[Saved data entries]
------------------------------------------------------------------------

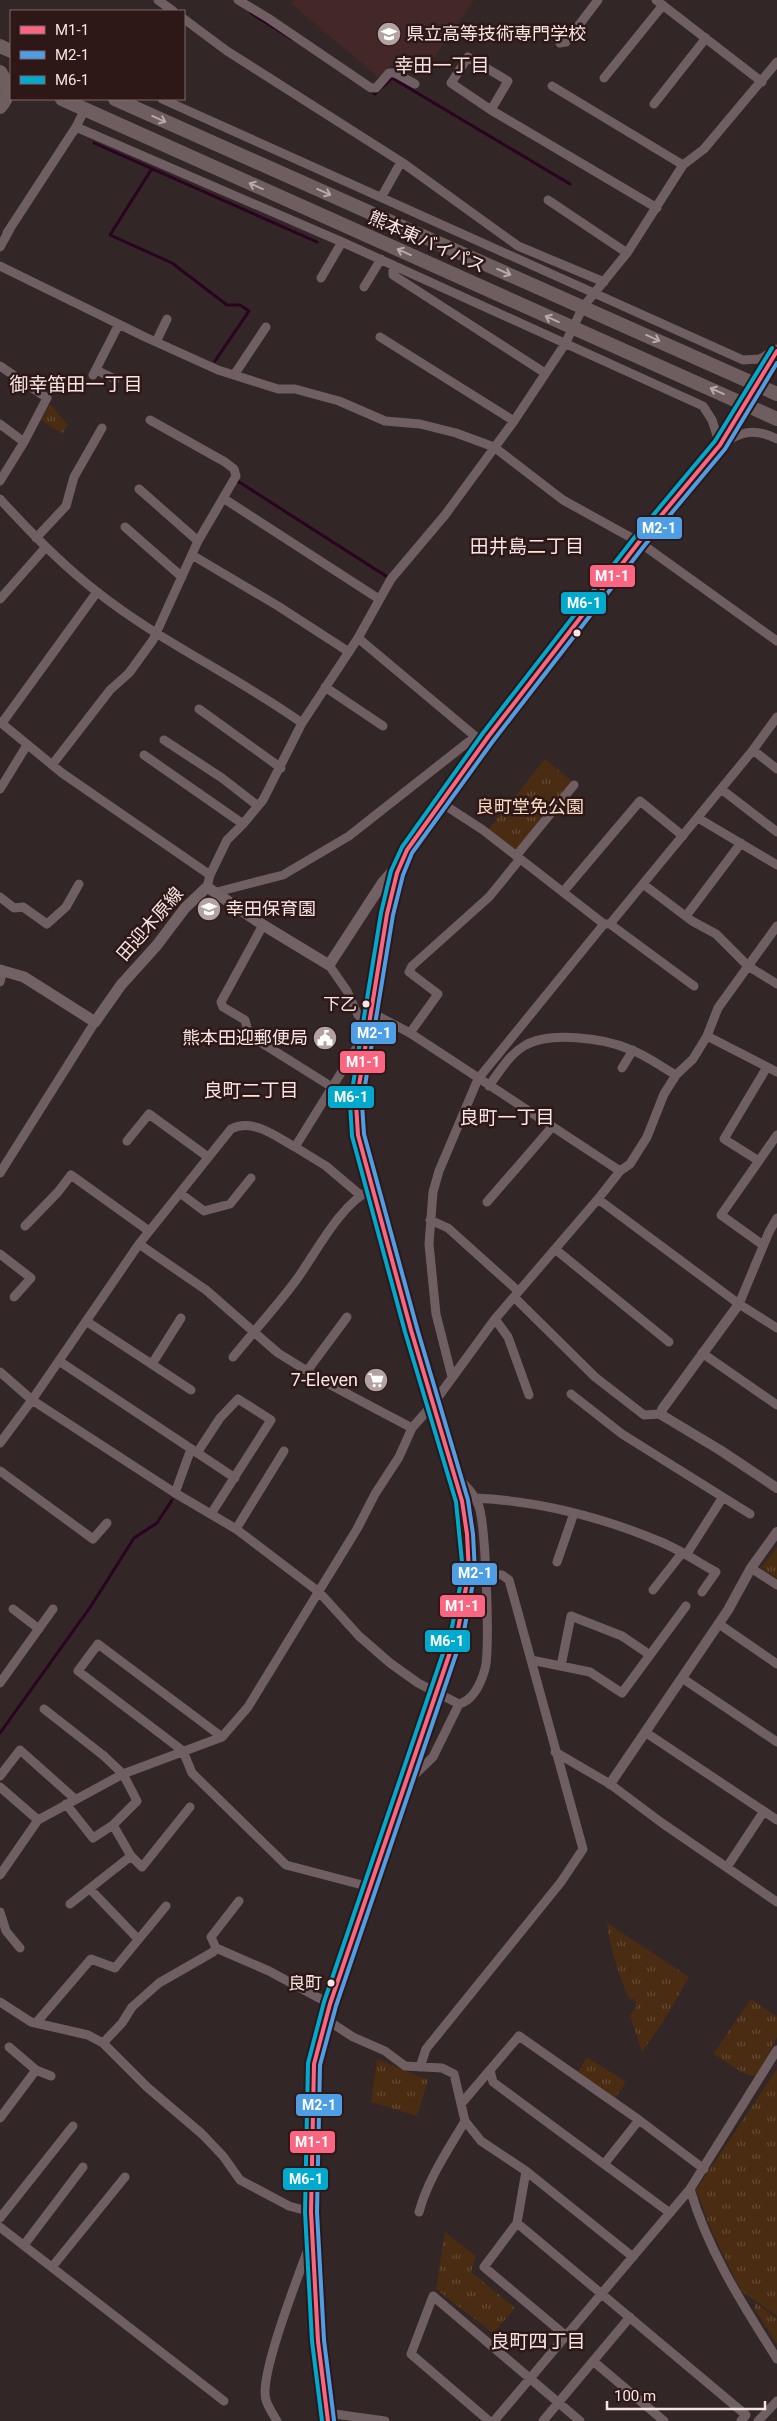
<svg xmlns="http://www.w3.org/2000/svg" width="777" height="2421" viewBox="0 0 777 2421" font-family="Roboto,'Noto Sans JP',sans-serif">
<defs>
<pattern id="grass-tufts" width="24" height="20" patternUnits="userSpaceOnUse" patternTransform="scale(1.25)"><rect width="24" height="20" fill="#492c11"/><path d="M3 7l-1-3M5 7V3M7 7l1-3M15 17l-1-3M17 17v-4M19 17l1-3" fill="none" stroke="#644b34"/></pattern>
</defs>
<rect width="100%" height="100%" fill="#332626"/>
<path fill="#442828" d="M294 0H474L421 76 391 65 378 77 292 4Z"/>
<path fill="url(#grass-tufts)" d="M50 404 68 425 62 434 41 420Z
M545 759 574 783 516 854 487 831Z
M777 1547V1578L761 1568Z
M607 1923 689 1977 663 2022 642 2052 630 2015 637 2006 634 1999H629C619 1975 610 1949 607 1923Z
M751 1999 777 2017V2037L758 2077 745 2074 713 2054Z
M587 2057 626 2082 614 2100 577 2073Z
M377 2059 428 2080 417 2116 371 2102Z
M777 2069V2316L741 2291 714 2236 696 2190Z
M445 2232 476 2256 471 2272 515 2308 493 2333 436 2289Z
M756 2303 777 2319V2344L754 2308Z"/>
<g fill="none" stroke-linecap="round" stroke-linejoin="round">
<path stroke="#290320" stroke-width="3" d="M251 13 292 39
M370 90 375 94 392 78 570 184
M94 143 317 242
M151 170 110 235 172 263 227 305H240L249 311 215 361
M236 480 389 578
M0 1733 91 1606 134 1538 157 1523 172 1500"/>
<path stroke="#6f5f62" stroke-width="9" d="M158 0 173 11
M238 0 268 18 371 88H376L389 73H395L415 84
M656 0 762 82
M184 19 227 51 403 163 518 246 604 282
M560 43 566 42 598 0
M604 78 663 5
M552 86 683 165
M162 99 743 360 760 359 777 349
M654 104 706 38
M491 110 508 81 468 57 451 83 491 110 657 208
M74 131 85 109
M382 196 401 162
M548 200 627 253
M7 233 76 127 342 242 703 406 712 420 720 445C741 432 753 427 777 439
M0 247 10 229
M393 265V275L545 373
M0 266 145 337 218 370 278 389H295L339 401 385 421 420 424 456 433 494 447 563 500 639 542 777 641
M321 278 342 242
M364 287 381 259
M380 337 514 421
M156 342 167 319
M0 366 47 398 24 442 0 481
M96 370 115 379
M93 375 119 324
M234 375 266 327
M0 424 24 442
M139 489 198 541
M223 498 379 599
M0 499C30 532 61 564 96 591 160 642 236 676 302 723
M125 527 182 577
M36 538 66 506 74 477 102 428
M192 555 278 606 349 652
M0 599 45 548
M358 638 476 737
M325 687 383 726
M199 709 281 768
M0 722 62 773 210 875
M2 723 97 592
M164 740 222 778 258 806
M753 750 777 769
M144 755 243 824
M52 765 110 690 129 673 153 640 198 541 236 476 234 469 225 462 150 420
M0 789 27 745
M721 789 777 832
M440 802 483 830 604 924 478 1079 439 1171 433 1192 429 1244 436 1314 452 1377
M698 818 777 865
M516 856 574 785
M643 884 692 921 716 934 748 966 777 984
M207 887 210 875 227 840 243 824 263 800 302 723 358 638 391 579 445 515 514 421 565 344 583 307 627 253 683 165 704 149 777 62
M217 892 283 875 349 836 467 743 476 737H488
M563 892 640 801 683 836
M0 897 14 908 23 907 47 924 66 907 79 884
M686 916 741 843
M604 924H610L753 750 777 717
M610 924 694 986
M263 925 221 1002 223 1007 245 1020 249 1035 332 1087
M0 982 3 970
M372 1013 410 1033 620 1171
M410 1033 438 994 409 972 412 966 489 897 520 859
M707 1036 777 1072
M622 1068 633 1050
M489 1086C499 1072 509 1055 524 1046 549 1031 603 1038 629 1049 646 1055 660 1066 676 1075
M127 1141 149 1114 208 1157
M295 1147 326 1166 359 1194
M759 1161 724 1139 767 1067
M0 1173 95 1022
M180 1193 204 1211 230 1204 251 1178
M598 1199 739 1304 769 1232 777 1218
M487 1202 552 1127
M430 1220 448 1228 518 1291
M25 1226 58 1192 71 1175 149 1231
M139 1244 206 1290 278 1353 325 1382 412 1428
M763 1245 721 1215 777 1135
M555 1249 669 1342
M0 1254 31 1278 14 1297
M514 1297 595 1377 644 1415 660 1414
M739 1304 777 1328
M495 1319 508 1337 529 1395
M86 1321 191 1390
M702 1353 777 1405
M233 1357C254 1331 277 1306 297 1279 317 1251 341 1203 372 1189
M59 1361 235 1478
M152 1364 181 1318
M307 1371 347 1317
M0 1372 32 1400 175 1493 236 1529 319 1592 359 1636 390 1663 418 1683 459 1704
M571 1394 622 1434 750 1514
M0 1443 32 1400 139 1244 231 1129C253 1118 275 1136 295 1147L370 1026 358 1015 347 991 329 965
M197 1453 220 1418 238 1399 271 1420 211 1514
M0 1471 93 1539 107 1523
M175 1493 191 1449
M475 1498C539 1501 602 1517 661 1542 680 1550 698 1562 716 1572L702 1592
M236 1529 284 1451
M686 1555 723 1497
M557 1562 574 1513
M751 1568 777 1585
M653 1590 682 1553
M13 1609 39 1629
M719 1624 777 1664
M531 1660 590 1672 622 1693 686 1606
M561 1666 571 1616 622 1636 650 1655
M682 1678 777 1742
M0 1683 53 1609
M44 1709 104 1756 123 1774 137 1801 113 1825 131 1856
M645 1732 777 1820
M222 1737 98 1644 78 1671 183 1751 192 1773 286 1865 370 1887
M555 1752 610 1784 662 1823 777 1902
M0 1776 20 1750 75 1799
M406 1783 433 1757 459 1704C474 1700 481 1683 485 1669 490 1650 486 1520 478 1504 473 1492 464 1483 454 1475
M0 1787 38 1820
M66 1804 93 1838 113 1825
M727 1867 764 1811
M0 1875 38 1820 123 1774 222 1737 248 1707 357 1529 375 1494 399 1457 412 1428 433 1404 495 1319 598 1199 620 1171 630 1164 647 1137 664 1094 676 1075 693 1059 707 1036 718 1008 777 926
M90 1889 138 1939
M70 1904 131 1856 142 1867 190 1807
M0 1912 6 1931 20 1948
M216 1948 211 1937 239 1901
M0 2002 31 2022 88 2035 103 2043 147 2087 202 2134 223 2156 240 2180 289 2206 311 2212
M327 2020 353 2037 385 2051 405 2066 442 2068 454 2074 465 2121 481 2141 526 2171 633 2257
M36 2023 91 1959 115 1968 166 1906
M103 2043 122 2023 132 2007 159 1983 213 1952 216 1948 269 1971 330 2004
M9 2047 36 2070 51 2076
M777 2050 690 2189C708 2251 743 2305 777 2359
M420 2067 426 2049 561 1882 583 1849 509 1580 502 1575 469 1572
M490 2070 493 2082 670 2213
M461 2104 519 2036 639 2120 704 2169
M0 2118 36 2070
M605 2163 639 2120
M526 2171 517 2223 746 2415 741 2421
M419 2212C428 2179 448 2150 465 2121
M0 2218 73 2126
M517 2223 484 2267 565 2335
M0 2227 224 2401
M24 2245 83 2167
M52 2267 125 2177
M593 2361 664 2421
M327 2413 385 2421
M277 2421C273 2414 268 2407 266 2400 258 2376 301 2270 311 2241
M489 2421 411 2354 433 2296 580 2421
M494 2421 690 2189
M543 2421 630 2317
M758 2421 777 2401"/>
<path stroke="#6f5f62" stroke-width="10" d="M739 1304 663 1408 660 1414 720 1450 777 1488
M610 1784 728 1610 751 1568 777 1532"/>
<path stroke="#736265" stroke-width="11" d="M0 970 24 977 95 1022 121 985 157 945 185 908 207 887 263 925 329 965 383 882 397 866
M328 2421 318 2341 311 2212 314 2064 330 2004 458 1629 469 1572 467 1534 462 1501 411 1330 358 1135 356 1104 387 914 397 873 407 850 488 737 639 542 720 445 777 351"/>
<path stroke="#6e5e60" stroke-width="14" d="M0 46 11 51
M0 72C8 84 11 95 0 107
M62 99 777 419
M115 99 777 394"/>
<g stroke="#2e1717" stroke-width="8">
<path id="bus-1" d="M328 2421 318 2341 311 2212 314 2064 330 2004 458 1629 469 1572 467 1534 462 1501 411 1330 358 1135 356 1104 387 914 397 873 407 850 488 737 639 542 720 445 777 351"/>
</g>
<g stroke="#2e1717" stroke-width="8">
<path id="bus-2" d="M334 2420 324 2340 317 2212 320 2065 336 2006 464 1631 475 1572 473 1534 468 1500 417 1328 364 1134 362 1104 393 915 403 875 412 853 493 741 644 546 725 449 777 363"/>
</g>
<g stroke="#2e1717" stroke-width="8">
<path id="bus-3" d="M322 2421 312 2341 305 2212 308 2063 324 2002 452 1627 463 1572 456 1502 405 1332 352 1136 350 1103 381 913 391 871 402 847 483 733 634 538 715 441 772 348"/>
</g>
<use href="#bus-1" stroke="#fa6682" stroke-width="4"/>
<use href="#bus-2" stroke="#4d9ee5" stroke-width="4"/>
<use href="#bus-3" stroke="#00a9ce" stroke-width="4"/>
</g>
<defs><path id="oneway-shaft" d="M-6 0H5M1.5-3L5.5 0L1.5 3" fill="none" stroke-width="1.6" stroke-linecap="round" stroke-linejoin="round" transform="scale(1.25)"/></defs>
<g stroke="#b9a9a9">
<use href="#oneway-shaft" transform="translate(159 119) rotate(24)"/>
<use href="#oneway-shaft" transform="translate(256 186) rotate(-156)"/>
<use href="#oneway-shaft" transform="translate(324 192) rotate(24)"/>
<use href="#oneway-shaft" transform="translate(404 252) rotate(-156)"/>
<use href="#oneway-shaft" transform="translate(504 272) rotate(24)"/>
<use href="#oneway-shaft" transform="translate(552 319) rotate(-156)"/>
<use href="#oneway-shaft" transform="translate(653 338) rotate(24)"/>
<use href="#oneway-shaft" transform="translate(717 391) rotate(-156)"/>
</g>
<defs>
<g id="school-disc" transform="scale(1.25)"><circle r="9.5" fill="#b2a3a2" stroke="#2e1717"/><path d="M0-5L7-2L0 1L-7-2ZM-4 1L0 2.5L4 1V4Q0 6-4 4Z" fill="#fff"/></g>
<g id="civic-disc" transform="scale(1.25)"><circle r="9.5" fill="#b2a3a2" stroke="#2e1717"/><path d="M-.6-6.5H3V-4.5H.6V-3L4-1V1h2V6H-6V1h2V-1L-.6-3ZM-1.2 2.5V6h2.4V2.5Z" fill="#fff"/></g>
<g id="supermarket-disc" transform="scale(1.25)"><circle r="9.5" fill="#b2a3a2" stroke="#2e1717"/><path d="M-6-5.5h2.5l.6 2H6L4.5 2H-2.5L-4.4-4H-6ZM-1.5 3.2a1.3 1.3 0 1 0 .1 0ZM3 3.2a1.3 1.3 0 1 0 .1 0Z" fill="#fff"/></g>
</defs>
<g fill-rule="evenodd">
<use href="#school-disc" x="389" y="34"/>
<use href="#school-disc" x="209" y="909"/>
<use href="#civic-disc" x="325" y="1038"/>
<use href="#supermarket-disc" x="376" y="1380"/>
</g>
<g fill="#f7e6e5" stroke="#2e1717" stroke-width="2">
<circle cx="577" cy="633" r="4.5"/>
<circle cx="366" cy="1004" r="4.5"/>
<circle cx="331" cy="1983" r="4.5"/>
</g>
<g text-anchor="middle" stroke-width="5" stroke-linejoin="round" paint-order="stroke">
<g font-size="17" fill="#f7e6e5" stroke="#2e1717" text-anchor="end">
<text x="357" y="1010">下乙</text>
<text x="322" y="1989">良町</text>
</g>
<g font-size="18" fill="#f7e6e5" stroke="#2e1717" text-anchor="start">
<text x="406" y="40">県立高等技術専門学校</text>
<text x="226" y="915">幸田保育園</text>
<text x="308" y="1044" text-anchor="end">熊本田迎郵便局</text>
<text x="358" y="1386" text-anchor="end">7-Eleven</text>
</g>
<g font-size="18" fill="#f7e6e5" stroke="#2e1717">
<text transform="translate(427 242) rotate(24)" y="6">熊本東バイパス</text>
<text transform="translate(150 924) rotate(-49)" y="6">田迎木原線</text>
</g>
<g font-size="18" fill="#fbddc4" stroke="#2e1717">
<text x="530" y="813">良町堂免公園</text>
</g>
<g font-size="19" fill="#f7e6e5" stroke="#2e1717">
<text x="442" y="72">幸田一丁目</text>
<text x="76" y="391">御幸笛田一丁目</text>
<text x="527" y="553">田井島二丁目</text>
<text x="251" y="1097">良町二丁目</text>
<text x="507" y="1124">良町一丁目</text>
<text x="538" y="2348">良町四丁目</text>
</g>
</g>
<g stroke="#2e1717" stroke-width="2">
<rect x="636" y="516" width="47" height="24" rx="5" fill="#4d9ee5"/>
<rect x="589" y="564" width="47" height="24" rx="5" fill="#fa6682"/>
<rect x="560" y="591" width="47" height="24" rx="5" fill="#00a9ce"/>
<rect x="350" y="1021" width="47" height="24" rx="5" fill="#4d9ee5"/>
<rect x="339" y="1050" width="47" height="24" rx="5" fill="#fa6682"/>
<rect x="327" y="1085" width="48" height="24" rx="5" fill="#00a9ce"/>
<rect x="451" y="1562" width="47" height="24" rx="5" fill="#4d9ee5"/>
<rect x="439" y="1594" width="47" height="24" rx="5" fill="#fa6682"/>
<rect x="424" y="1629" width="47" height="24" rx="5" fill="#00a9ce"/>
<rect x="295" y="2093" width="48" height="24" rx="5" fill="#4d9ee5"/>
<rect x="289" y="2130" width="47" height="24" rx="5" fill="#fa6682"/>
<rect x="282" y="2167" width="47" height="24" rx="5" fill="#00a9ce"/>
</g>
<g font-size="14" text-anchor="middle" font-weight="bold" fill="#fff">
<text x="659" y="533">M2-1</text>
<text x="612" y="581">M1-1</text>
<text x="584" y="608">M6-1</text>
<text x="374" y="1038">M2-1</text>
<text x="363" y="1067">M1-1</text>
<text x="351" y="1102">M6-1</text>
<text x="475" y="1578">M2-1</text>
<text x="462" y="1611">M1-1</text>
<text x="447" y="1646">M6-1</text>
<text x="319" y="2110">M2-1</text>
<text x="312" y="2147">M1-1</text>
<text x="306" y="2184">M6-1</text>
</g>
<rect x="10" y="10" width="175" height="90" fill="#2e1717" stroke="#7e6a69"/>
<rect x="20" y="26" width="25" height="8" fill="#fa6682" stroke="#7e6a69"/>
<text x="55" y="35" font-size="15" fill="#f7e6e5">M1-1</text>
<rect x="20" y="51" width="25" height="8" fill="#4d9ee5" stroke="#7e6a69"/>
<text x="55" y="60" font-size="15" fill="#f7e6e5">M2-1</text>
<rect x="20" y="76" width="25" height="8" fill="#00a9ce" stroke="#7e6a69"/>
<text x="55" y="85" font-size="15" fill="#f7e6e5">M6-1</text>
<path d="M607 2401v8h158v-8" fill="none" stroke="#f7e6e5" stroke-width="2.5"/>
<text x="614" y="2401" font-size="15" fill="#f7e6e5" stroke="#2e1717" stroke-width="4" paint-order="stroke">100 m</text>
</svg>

------------------------------------------------------------------------

▸ What you will do
Return every line from the records above that holds the word "paint".

▸ Answer
<g text-anchor="middle" stroke-width="5" stroke-linejoin="round" paint-order="stroke">
<text x="614" y="2401" font-size="15" fill="#f7e6e5" stroke="#2e1717" stroke-width="4" paint-order="stroke">100 m</text>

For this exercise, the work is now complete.